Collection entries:
>>>>
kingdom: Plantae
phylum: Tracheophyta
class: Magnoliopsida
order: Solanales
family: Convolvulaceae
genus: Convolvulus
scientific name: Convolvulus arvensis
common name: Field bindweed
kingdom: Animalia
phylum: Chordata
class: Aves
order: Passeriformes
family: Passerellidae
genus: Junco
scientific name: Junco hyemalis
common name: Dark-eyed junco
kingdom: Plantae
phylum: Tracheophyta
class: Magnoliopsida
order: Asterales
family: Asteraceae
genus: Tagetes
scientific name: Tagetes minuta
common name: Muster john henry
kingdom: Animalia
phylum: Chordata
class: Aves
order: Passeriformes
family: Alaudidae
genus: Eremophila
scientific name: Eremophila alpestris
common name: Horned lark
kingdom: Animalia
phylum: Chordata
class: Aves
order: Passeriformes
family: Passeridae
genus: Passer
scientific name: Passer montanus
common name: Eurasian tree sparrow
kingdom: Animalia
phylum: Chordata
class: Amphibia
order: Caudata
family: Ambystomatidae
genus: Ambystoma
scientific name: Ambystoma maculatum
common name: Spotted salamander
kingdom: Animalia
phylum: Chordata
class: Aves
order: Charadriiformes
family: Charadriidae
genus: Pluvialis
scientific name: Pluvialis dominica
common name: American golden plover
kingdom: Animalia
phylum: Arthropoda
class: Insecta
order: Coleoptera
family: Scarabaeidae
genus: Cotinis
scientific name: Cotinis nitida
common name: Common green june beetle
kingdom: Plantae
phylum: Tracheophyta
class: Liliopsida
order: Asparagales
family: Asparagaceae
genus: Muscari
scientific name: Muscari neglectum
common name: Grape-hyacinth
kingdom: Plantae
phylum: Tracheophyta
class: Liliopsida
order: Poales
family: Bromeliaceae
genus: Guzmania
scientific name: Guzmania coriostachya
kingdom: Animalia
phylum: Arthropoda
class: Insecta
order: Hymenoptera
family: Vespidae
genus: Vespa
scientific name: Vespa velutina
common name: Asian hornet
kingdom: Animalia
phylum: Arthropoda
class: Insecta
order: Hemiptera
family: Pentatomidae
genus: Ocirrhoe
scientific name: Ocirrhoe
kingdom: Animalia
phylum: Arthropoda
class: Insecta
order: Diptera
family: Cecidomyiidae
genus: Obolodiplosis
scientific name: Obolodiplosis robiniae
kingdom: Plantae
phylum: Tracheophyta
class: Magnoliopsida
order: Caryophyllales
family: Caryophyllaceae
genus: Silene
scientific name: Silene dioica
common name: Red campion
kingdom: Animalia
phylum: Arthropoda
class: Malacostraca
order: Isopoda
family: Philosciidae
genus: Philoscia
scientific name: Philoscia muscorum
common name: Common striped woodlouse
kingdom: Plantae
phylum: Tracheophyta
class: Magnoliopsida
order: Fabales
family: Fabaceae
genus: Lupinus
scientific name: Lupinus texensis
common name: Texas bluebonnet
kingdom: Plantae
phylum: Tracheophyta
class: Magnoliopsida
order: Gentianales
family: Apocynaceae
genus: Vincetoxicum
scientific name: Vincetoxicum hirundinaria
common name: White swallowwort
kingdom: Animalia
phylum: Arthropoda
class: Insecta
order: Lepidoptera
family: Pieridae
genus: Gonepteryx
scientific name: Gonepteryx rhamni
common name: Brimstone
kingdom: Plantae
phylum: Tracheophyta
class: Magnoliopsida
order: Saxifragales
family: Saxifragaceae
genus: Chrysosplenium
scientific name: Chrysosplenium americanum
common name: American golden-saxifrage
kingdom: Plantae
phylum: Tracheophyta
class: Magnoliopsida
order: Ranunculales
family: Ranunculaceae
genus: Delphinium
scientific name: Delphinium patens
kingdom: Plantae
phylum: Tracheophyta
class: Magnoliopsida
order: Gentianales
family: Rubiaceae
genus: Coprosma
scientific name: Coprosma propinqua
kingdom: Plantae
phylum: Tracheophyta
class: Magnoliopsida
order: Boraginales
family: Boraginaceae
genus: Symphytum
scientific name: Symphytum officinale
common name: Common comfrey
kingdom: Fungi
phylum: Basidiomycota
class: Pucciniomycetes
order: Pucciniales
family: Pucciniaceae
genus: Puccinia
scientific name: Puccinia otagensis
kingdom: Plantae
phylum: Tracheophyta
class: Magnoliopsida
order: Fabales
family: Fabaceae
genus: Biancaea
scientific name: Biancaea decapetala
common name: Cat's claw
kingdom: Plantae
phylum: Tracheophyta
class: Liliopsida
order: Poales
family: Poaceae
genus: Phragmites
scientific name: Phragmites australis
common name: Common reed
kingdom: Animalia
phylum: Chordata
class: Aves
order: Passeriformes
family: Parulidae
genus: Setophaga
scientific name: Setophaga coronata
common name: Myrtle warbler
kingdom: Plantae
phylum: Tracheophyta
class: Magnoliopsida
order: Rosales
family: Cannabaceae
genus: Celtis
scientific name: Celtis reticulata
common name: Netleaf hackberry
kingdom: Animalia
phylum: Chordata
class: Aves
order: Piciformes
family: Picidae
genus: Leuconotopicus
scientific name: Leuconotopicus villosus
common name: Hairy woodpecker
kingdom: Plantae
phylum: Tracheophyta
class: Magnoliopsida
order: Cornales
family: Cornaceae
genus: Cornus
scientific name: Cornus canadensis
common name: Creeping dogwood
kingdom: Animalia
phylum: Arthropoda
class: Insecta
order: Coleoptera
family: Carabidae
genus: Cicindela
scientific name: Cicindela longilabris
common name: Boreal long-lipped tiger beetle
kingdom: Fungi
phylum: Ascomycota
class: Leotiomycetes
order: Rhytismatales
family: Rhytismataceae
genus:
<<<<
__WHAT YOU ARE ASKED TO DO__:
Write out all the rows again with "common name" changed to "vernacular name" wherever it appears. Leave every other part untouched.

__FULL OUTPUT__:
kingdom: Plantae
phylum: Tracheophyta
class: Magnoliopsida
order: Solanales
family: Convolvulaceae
genus: Convolvulus
scientific name: Convolvulus arvensis
vernacular name: Field bindweed
kingdom: Animalia
phylum: Chordata
class: Aves
order: Passeriformes
family: Passerellidae
genus: Junco
scientific name: Junco hyemalis
vernacular name: Dark-eyed junco
kingdom: Plantae
phylum: Tracheophyta
class: Magnoliopsida
order: Asterales
family: Asteraceae
genus: Tagetes
scientific name: Tagetes minuta
vernacular name: Muster john henry
kingdom: Animalia
phylum: Chordata
class: Aves
order: Passeriformes
family: Alaudidae
genus: Eremophila
scientific name: Eremophila alpestris
vernacular name: Horned lark
kingdom: Animalia
phylum: Chordata
class: Aves
order: Passeriformes
family: Passeridae
genus: Passer
scientific name: Passer montanus
vernacular name: Eurasian tree sparrow
kingdom: Animalia
phylum: Chordata
class: Amphibia
order: Caudata
family: Ambystomatidae
genus: Ambystoma
scientific name: Ambystoma maculatum
vernacular name: Spotted salamander
kingdom: Animalia
phylum: Chordata
class: Aves
order: Charadriiformes
family: Charadriidae
genus: Pluvialis
scientific name: Pluvialis dominica
vernacular name: American golden plover
kingdom: Animalia
phylum: Arthropoda
class: Insecta
order: Coleoptera
family: Scarabaeidae
genus: Cotinis
scientific name: Cotinis nitida
vernacular name: Common green june beetle
kingdom: Plantae
phylum: Tracheophyta
class: Liliopsida
order: Asparagales
family: Asparagaceae
genus: Muscari
scientific name: Muscari neglectum
vernacular name: Grape-hyacinth
kingdom: Plantae
phylum: Tracheophyta
class: Liliopsida
order: Poales
family: Bromeliaceae
genus: Guzmania
scientific name: Guzmania coriostachya
kingdom: Animalia
phylum: Arthropoda
class: Insecta
order: Hymenoptera
family: Vespidae
genus: Vespa
scientific name: Vespa velutina
vernacular name: Asian hornet
kingdom: Animalia
phylum: Arthropoda
class: Insecta
order: Hemiptera
family: Pentatomidae
genus: Ocirrhoe
scientific name: Ocirrhoe
kingdom: Animalia
phylum: Arthropoda
class: Insecta
order: Diptera
family: Cecidomyiidae
genus: Obolodiplosis
scientific name: Obolodiplosis robiniae
kingdom: Plantae
phylum: Tracheophyta
class: Magnoliopsida
order: Caryophyllales
family: Caryophyllaceae
genus: Silene
scientific name: Silene dioica
vernacular name: Red campion
kingdom: Animalia
phylum: Arthropoda
class: Malacostraca
order: Isopoda
family: Philosciidae
genus: Philoscia
scientific name: Philoscia muscorum
vernacular name: Common striped woodlouse
kingdom: Plantae
phylum: Tracheophyta
class: Magnoliopsida
order: Fabales
family: Fabaceae
genus: Lupinus
scientific name: Lupinus texensis
vernacular name: Texas bluebonnet
kingdom: Plantae
phylum: Tracheophyta
class: Magnoliopsida
order: Gentianales
family: Apocynaceae
genus: Vincetoxicum
scientific name: Vincetoxicum hirundinaria
vernacular name: White swallowwort
kingdom: Animalia
phylum: Arthropoda
class: Insecta
order: Lepidoptera
family: Pieridae
genus: Gonepteryx
scientific name: Gonepteryx rhamni
vernacular name: Brimstone
kingdom: Plantae
phylum: Tracheophyta
class: Magnoliopsida
order: Saxifragales
family: Saxifragaceae
genus: Chrysosplenium
scientific name: Chrysosplenium americanum
vernacular name: American golden-saxifrage
kingdom: Plantae
phylum: Tracheophyta
class: Magnoliopsida
order: Ranunculales
family: Ranunculaceae
genus: Delphinium
scientific name: Delphinium patens
kingdom: Plantae
phylum: Tracheophyta
class: Magnoliopsida
order: Gentianales
family: Rubiaceae
genus: Coprosma
scientific name: Coprosma propinqua
kingdom: Plantae
phylum: Tracheophyta
class: Magnoliopsida
order: Boraginales
family: Boraginaceae
genus: Symphytum
scientific name: Symphytum officinale
vernacular name: Common comfrey
kingdom: Fungi
phylum: Basidiomycota
class: Pucciniomycetes
order: Pucciniales
family: Pucciniaceae
genus: Puccinia
scientific name: Puccinia otagensis
kingdom: Plantae
phylum: Tracheophyta
class: Magnoliopsida
order: Fabales
family: Fabaceae
genus: Biancaea
scientific name: Biancaea decapetala
vernacular name: Cat's claw
kingdom: Plantae
phylum: Tracheophyta
class: Liliopsida
order: Poales
family: Poaceae
genus: Phragmites
scientific name: Phragmites australis
vernacular name: Common reed
kingdom: Animalia
phylum: Chordata
class: Aves
order: Passeriformes
family: Parulidae
genus: Setophaga
scientific name: Setophaga coronata
vernacular name: Myrtle warbler
kingdom: Plantae
phylum: Tracheophyta
class: Magnoliopsida
order: Rosales
family: Cannabaceae
genus: Celtis
scientific name: Celtis reticulata
vernacular name: Netleaf hackberry
kingdom: Animalia
phylum: Chordata
class: Aves
order: Piciformes
family: Picidae
genus: Leuconotopicus
scientific name: Leuconotopicus villosus
vernacular name: Hairy woodpecker
kingdom: Plantae
phylum: Tracheophyta
class: Magnoliopsida
order: Cornales
family: Cornaceae
genus: Cornus
scientific name: Cornus canadensis
vernacular name: Creeping dogwood
kingdom: Animalia
phylum: Arthropoda
class: Insecta
order: Coleoptera
family: Carabidae
genus: Cicindela
scientific name: Cicindela longilabris
vernacular name: Boreal long-lipped tiger beetle
kingdom: Fungi
phylum: Ascomycota
class: Leotiomycetes
order: Rhytismatales
family: Rhytismataceae
genus:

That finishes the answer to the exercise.